• WHAT YOU SHOULD DO
The lines to copy are those in the listing below that contain the word "assign".

+++ STORED DATA

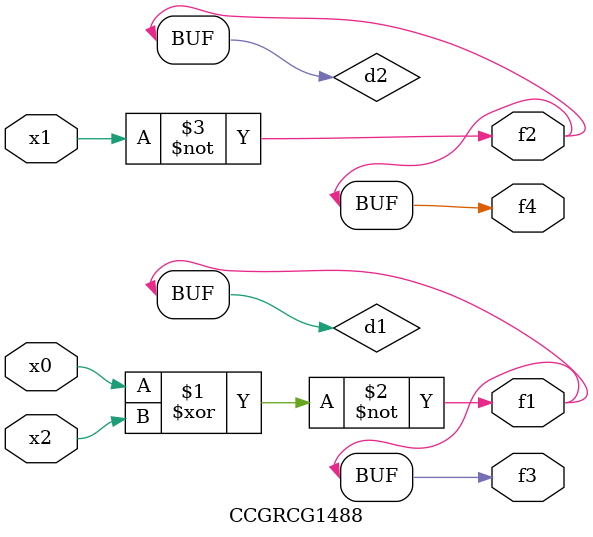
<source format=v>
module CCGRCG1488(
	input x0, x1, x2,
	output f1, f2, f3, f4
);

	wire d1, d2, d3;

	xnor (d1, x0, x2);
	nand (d2, x1);
	nor (d3, x1, x2);
	assign f1 = d1;
	assign f2 = d2;
	assign f3 = d1;
	assign f4 = d2;
endmodule

</source>
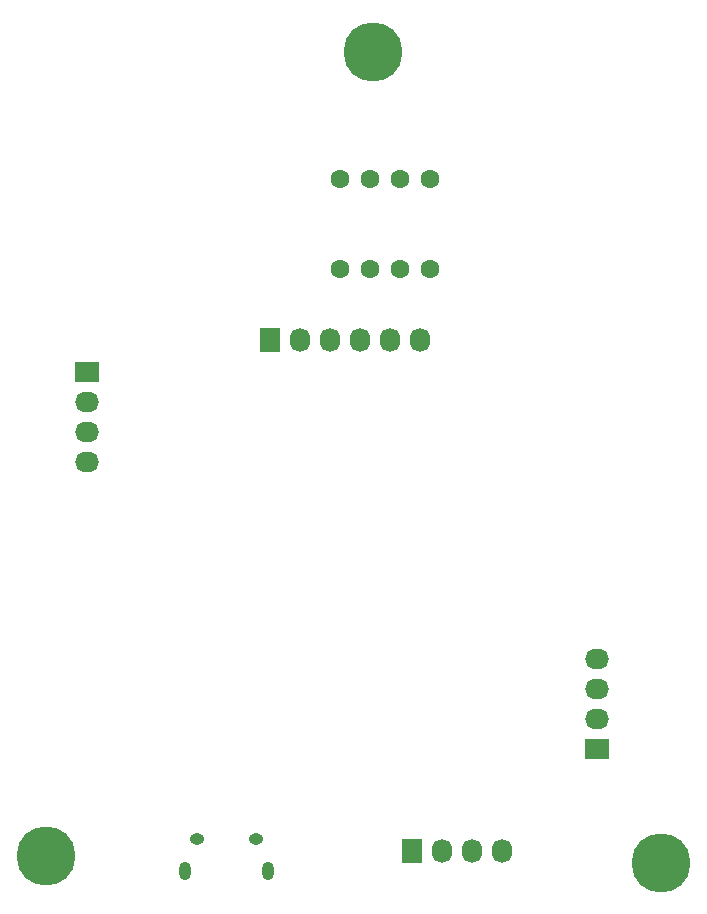
<source format=gbr>
G04 #@! TF.FileFunction,Soldermask,Bot*
%FSLAX46Y46*%
G04 Gerber Fmt 4.6, Leading zero omitted, Abs format (unit mm)*
G04 Created by KiCad (PCBNEW (2015-07-31 BZR 6030)-product) date Sat Sep 12 09:45:10 2015*
%MOMM*%
G01*
G04 APERTURE LIST*
%ADD10C,0.100000*%
%ADD11C,5.000000*%
%ADD12O,1.250000X0.950000*%
%ADD13O,1.000000X1.550000*%
%ADD14R,1.727200X2.032000*%
%ADD15O,1.727200X2.032000*%
%ADD16R,2.032000X1.727200*%
%ADD17O,2.032000X1.727200*%
%ADD18C,1.600000*%
G04 APERTURE END LIST*
D10*
D11*
X92598200Y-50407400D03*
X116982200Y-119089000D03*
D12*
X77733000Y-117057000D03*
X82733000Y-117057000D03*
D13*
X76733000Y-119757000D03*
X83733000Y-119757000D03*
D14*
X83911400Y-74842200D03*
D15*
X86451400Y-74842200D03*
X88991400Y-74842200D03*
X91531400Y-74842200D03*
X94071400Y-74842200D03*
X96611400Y-74842200D03*
D16*
X68366600Y-77534600D03*
D17*
X68366600Y-80074600D03*
X68366600Y-82614600D03*
X68366600Y-85154600D03*
D16*
X111597400Y-109487800D03*
D17*
X111597400Y-106947800D03*
X111597400Y-104407800D03*
X111597400Y-101867800D03*
D14*
X95951000Y-118073000D03*
D15*
X98491000Y-118073000D03*
X101031000Y-118073000D03*
X103571000Y-118073000D03*
D18*
X89855000Y-61237800D03*
X89855000Y-68837800D03*
X92395000Y-61237800D03*
X92395000Y-68837800D03*
X94935000Y-61237800D03*
X94935000Y-68837800D03*
X97475000Y-61237800D03*
X97475000Y-68837800D03*
D11*
X64963000Y-118479400D03*
M02*

</source>
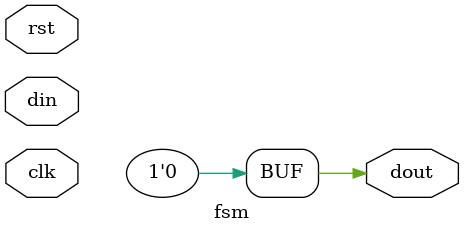
<source format=v>
`timescale 1ns / 1ps

module fsm(
input clk,rst,din,
output reg dout
    );

parameter idle = 0;
parameter s0 = 1;
parameter s1 = 2;
parameter s2=3;
parameter s3=4;    
parameter s4=5;  
    
reg [1:0] state=idle, nstate=idle;

always @(posedge clk) begin
    if (rst)
        state <= idle;
    else
        state <= nstate;
end

always@(posedge clk)
begin
case(state)

idle:begin
dout<=1'b0;
state<=s0;
end

s0:begin
dout<=0;
if(din)
state<=s1;
else
state<=s0;
end

s1:begin
dout<=0;
if(din)
state<=s1;
else
state<=s2;
end

s2:begin
dout<=0;
if(din)
state<=s1;
else
state<=s3;
end

s3:begin
dout<=0;
if(din)
state<=s4;
else
state<=s0;
end

s4:begin
dout<=1;
if(din)
state<=s1;
else
state<=s0;
end

default:
nstate<=idle;
endcase
end     

always @(*) begin
    case (state)
        s4: dout = 1'b1;
        default: dout = 1'b0;
    endcase
end
 
endmodule

</source>
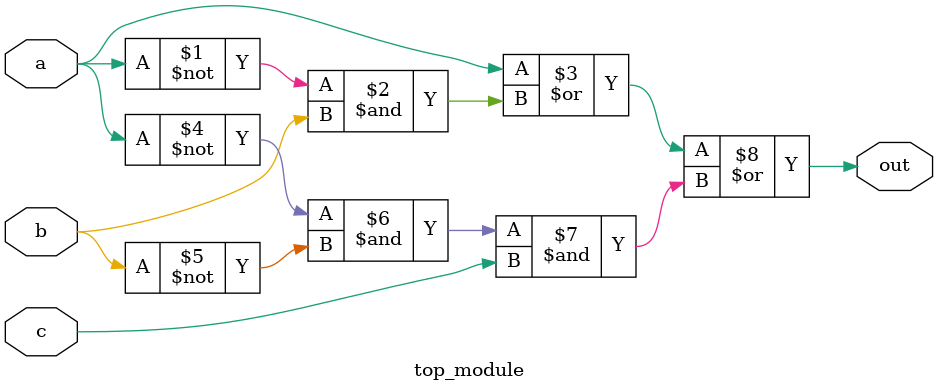
<source format=v>
module top_module(
    input a,b,c,
    output out
);
    assign out = a | ~a & b | ~a & ~b & c ;

    // sample answer
    // assign out = a | ~a & b | ~a & ~b & c ;
endmodule
</source>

++++++

• EXERCISE RESPONSE
	assign f1 = d1;
	assign f2 = d2;
	assign f3 = d1;
	assign f4 = d2;
    assign out = a | ~a & b | ~a & ~b & c ;
    // assign out = a | ~a & b | ~a & ~b & c ;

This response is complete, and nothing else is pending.